AIM OF THE EXERCISE: Your task is to retype every entry exactly, omitting nothing.

MATERIAL FOR THIS EXERCISE:
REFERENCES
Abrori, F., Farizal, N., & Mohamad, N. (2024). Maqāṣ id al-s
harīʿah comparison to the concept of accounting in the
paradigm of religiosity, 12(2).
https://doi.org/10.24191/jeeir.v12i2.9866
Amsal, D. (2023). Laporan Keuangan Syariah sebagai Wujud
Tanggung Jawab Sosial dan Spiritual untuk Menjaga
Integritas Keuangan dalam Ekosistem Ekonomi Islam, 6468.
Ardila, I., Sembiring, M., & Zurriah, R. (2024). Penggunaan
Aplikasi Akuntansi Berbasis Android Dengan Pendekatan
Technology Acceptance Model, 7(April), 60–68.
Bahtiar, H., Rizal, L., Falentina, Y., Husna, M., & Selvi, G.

RESULT OF THE EXERCISE:
REFERENCES
Abrori, F., Farizal, N., & Mohamad, N. (2024). Maqāṣ id al-s
harīʿah comparison to the concept of accounting in the
paradigm of religiosity, 12(2).
https://doi.org/10.24191/jeeir.v12i2.9866
Amsal, D. (2023). Laporan Keuangan Syariah sebagai Wujud
Tanggung Jawab Sosial dan Spiritual untuk Menjaga
Integritas Keuangan dalam Ekosistem Ekonomi Islam, 6468.
Ardila, I., Sembiring, M., & Zurriah, R. (2024). Penggunaan
Aplikasi Akuntansi Berbasis Android Dengan Pendekatan
Technology Acceptance Model, 7(April), 60–68.
Bahtiar, H., Rizal, L., Falentina, Y., Husna, M., & Selvi, G.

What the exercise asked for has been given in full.